Comcept USA, the team behind Mighty No. 9, launched a separate Kickstarter in early July for Red Ash: The Indelible Legend, a game/anime combo pack intended as a sort of spiritual successor to Mega Man Legends. It started strongly, raising well over $200,000 of its $800,000 goal in very short order, but just as quickly petered out, and with three days left it's stuck a little shy of the $500,000 mark. Today, however, the studio announced that the project "is a go for full development," and will even be ported to consoles.
How did this rapid turnaround happen? Comcept has actually been negotiating with "hardware makers and development partners" for a while now, and has settled on a deal with Fuze Entertainment, "a Chinese digital entertainment company engaged in production of console hardware as well as sales of console games."
"We can officially confirm that 'The KalKanon Incident' will be developed to completion, with the initial goals for game content (8 hours), along with ports to BOTH PlayStation 4 and Xbox One!" Comcept revealed on Kickstater. "The rights to Red Ash will be retained by comcept. We're excited to find such a great partner in Fuze who believes in our vision in its pure form. In addition, comcept will retain rights to creative discretion and decisions in game development."

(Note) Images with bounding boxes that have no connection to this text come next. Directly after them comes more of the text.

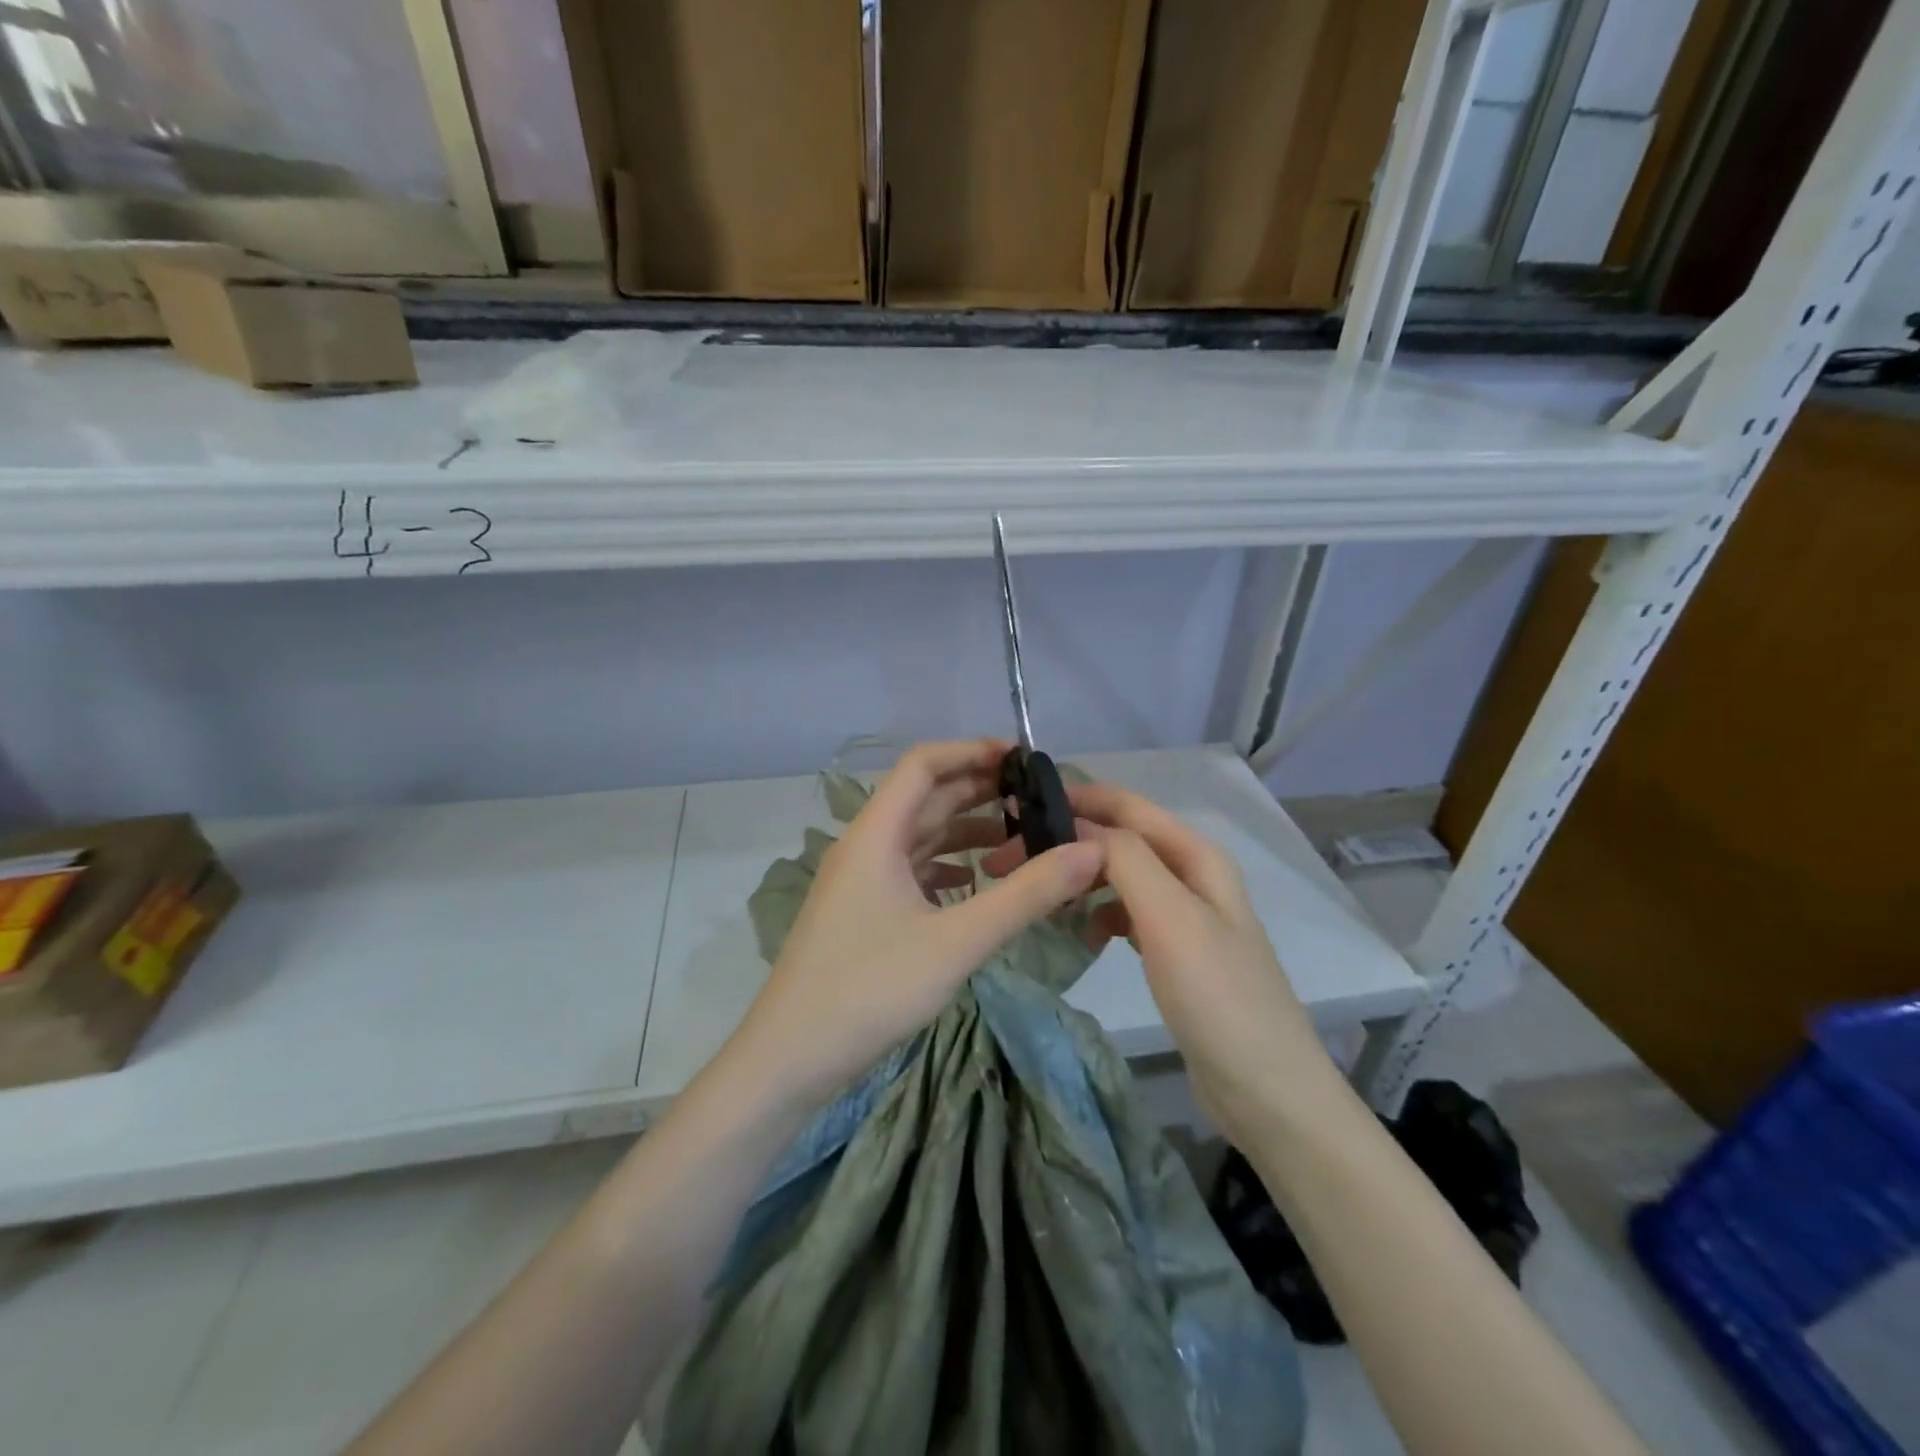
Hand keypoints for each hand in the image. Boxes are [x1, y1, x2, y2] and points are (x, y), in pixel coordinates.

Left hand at [722, 739, 1105, 1112]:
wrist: (789, 1059)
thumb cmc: (869, 990)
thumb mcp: (957, 942)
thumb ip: (1025, 895)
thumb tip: (1090, 852)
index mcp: (876, 834)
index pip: (923, 765)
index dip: (972, 752)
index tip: (1024, 760)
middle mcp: (865, 846)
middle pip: (925, 799)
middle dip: (980, 793)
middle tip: (1038, 801)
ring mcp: (861, 881)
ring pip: (920, 838)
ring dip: (967, 833)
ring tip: (1023, 840)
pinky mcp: (864, 913)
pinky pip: (913, 872)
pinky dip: (949, 868)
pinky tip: (980, 884)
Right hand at [986, 780, 1335, 1141]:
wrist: (1266, 1090)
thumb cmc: (1217, 996)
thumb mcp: (1170, 917)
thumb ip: (1126, 859)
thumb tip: (1077, 825)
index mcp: (1196, 855)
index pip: (1126, 805)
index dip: (1076, 798)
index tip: (1018, 807)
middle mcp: (1192, 875)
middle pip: (1122, 838)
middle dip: (1070, 841)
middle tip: (1011, 859)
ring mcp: (1185, 915)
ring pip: (1121, 876)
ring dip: (1082, 877)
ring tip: (1040, 893)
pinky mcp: (1176, 951)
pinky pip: (1128, 914)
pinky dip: (1100, 914)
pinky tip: (1082, 935)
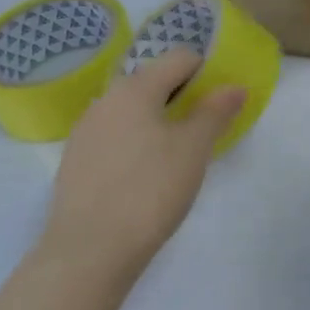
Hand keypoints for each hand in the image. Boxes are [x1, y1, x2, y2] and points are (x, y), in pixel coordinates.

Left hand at [39, 49, 244, 281]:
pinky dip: (136, 140)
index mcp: (135, 88)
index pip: (179, 58)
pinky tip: (146, 173)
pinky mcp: (75, 161)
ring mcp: (85, 130)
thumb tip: (234, 87)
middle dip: (183, 95)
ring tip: (178, 153)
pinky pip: (115, 134)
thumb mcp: (194, 149)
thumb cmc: (150, 190)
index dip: (207, 70)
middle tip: (204, 127)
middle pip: (153, 81)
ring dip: (159, 118)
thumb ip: (215, 112)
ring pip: (132, 109)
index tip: (223, 99)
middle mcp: (105, 99)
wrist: (89, 251)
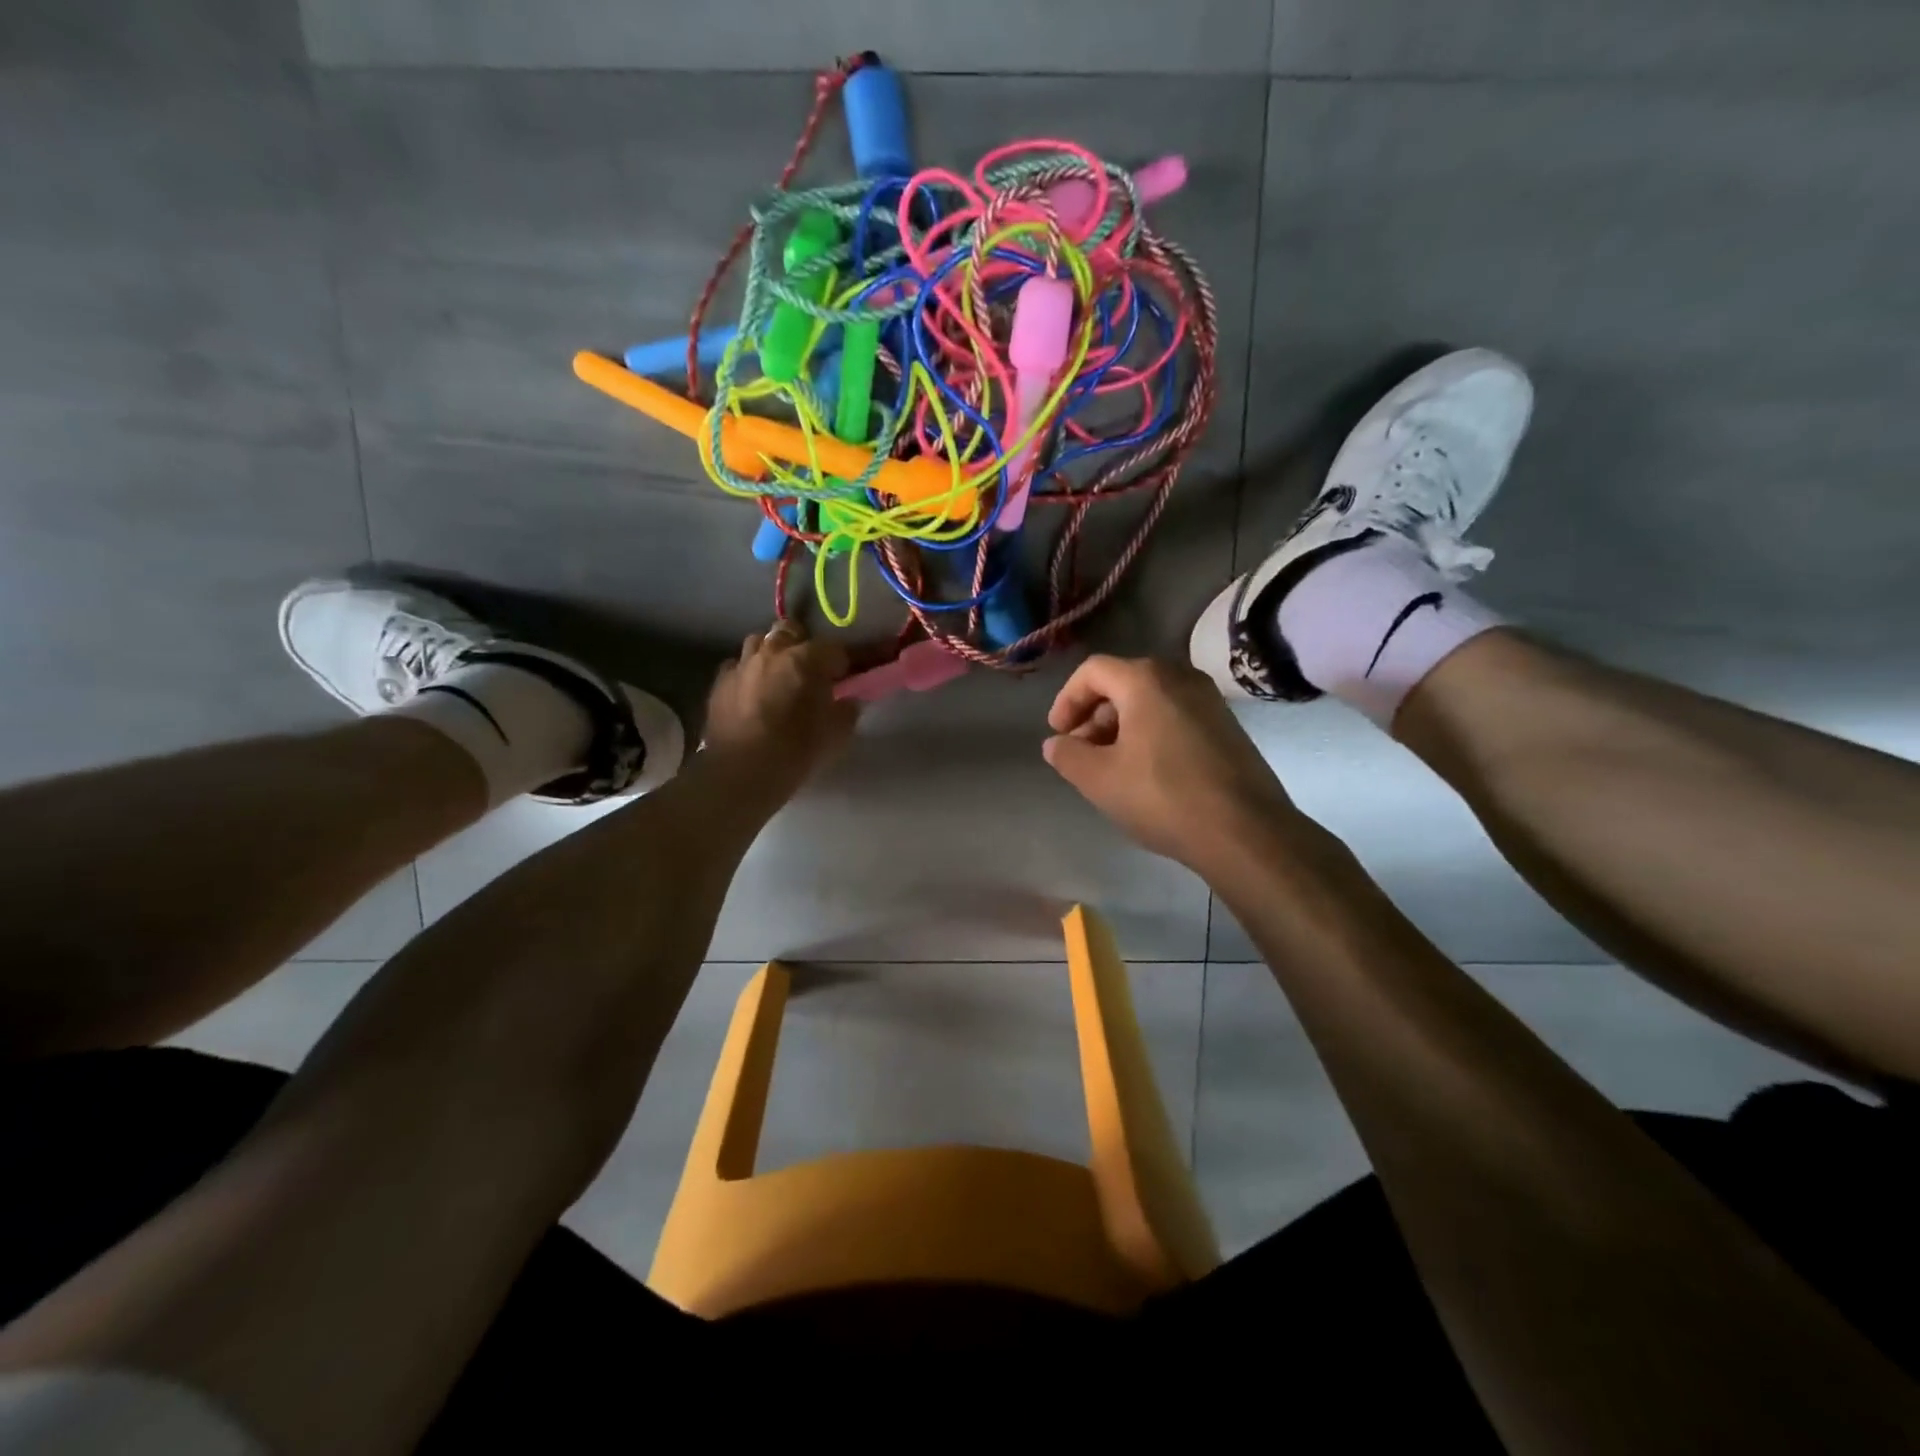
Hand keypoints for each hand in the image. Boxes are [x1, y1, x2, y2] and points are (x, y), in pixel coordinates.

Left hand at [703, 621, 858, 803]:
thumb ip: (847, 710)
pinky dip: (748, 676)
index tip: (848, 679)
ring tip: (777, 679)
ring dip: (772, 656)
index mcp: (807, 658)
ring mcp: (741, 664)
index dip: (846, 664)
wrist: (741, 772)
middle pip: (791, 631)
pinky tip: (751, 696)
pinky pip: (737, 668)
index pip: (837, 649)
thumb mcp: (837, 734)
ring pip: (759, 644)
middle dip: (803, 646)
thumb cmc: (797, 750)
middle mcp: (772, 651)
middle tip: (810, 672)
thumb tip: (847, 700)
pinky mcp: (719, 683)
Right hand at [1042, 655, 1300, 870]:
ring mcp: (1209, 700)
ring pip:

Thanks to this announcement, we will be re-purposing the KS for stretch goals to make the game even better.July 30, 2015
It seems unlikely that the Kickstarter campaign will succeed, but it will continue to forge ahead, as Comcept said backers should consider their pledges "a contribution to stretch goals from here on out." It didn't reveal what those stretch goals are, however, saying only, "We're very busy with many behind-the-scenes things over here, and we apologize if you feel left in the dark." Potentially complicating the situation even further is how Comcept described Fuze's role as "join[ing] your ranks as backers," and while that could be simply a poor choice of words, it also implies that the Kickstarter is a success.
And in some ways it is. The game is being made, and going by the bulk of the comments following the announcement, that's all that most people care about. It's also possible that the Kickstarter will achieve its goal, and that the money raised will go toward stretch goals, as promised. But changing gears like this midway through a funding campaign and asking backers to keep throwing money at it while offering no indication as to what will actually be done with the cash feels a bit uncomfortable, doesn't it? The Red Ash Kickstarter runs until 2:30 pm EDT on August 3.